I love being able to connect with likeminded mammas!

Farmer mama, you are such an inspriation, and a reminder that even when I get to the point I'm dreaming of, I will have so many more goals.

Sometimes I catch myself thinking that I will be "depriving" ds when we move onto our land, because we will be pretty rural, etc. I keep thinking I need to surround him with culture. But I'm trying to remind myself that the best thing I can do for him is to be a good example as a human being, and there are plenty of ways to let him know that the world doesn't revolve around the little town we live in. I think it goes back to my feelings of deprivation when I grew up, but I realize now that it was becuase I was influenced by the consumer-driven media and not my parent's values.
Mom raised us out in the sticks and grew all of our own food. Homebirthed us, etc. But I saw it as something to be ashamed of because we were poor, instead of something to be proud of. I think the difference will lie in how I raise my children, I will actually explain to them the good things about how we live instead of the "tough, deal with it" mentality.
I feel very fortunate to have my mother to learn skills from. Meanwhile, I am proud to say that dh and I live debt-free and have a substantial savings. I'm really blessed that we have figured out our priorities in our youth so that we don't end up (like some of my friends) neck-deep in mortgages, shcool loans, and car payments. I used to be in debt and unemployed and it was the biggest lesson of my life....
post #19 of 329
A couple of years ago, my dreams had been to buy several acres and live off the land. But my dreams have morphed. I am getting more and more interested in urban & small space gardening.

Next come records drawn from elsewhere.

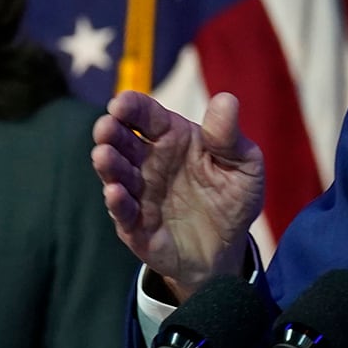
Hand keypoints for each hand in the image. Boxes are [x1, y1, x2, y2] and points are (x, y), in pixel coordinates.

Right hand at [92, 90, 264, 297]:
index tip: (121, 103)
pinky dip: (117, 203)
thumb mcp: (244, 165)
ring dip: (108, 165)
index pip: (147, 116)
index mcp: (173, 138)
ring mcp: (140, 194)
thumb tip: (226, 99)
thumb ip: (230, 137)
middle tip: (106, 127)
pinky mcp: (137, 227)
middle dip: (110, 132)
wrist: (229, 248)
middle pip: (122, 141)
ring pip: (116, 175)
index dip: (132, 107)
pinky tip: (115, 192)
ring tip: (103, 155)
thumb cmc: (234, 198)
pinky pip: (123, 213)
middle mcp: (149, 162)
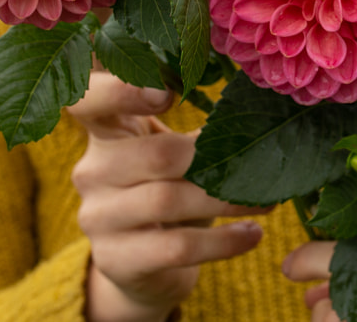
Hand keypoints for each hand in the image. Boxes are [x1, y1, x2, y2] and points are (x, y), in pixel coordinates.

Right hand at [70, 70, 268, 321]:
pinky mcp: (116, 259)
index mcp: (106, 131)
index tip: (167, 93)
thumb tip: (257, 113)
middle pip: (155, 155)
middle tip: (259, 161)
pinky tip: (252, 234)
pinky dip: (223, 241)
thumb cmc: (168, 190)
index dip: (119, 90)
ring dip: (226, 200)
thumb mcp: (173, 153)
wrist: (146, 265)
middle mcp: (92, 171)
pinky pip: (177, 246)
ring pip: (167, 201)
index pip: (89, 99)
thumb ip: (196, 131)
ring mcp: (98, 217)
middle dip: (214, 159)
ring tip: (268, 201)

I am trying to make urban living as sustainable as possible. I don't think we will move out to the country but work on eco-renovating our turn of the century post house.

We come up with new ways all the time to leave the smallest foot print - organic gardening in containers and terraced beds, 1 used car (as much as we want 2), recycling beyond the municipal program, rainwater collecting, no chems, etc.

Since not everyone can move to the country I want to learn to be an example of sustainable urban living.
post #20 of 329
Farmer mama, can I come and live with you please? :LOL

Sounds like heaven. It is my dream to live this way.